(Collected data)
_____
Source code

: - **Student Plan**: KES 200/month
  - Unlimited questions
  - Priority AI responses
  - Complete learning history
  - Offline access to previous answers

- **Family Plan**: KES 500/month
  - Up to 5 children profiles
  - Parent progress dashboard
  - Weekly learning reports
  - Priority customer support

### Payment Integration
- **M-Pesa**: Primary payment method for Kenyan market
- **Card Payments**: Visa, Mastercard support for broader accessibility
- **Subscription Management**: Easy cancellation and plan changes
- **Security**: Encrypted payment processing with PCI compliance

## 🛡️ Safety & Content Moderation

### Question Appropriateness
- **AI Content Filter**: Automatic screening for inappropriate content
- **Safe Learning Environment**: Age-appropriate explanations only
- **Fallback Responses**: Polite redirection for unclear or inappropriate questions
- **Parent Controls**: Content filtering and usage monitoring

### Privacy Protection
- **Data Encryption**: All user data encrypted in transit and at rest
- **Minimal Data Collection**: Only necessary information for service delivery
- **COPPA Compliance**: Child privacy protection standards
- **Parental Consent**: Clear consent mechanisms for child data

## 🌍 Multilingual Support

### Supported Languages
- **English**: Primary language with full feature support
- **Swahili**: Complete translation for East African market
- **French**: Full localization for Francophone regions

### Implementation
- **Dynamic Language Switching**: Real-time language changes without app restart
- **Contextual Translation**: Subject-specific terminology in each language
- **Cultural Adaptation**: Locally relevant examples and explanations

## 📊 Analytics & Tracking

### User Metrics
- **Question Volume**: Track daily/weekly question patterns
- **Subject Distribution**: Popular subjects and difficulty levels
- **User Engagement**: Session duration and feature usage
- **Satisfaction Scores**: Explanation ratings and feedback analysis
_____
*WORK TO COMPLETE*.
Rewrite the lines above with every "KES" replaced by "KSh", leaving everything else unchanged.

*TASK OUTPUT*.
Source code

: - **Student Plan**: KSh 200/month
  - Unlimited questions
  - Priority AI responses
  - Complete learning history
  - Offline access to previous answers

- **Family Plan**: KSh 500/month
  - Up to 5 children profiles
  - Parent progress dashboard
  - Weekly learning reports
  - Priority customer support

### Payment Integration
- **M-Pesa**: Primary payment method for Kenyan market
- **Card Payments**: Visa, Mastercard support for broader accessibility
- **Subscription Management**: Easy cancellation and plan changes
- **Security**: Encrypted payment processing with PCI compliance

## 🛡️ Safety & Content Moderation

### Question Appropriateness
- **AI Content Filter**: Automatic screening for inappropriate content
- **Safe Learning Environment**: Age-appropriate explanations only
- **Fallback Responses**: Polite redirection for unclear or inappropriate questions
- **Parent Controls**: Content filtering and usage monitoring

### Privacy Protection
- **Data Encryption**: All user data encrypted in transit and at rest
- **Minimal Data Collection**: Only necessary information for service delivery
- **COPPA Compliance**: Child privacy protection standards
- **Parental Consent**: Clear consent mechanisms for child data

## 🌍 Multilingual Support

### Supported Languages
- **English**: Primary language with full feature support
- **Swahili**: Complete translation for East African market
- **French**: Full localization for Francophone regions

### Implementation
- **Dynamic Language Switching**: Real-time language changes without app restart
- **Contextual Translation**: Subject-specific terminology in each language
- **Cultural Adaptation**: Locally relevant examples and explanations

## 📊 Analytics & Tracking

### User Metrics
- **Question Volume**: Track daily/weekly question patterns
- **Subject Distribution**: Popular subjects and difficulty levels
- **User Engagement**: Session duration and feature usage
- **Satisfaction Scores**: Explanation ratings and feedback analysis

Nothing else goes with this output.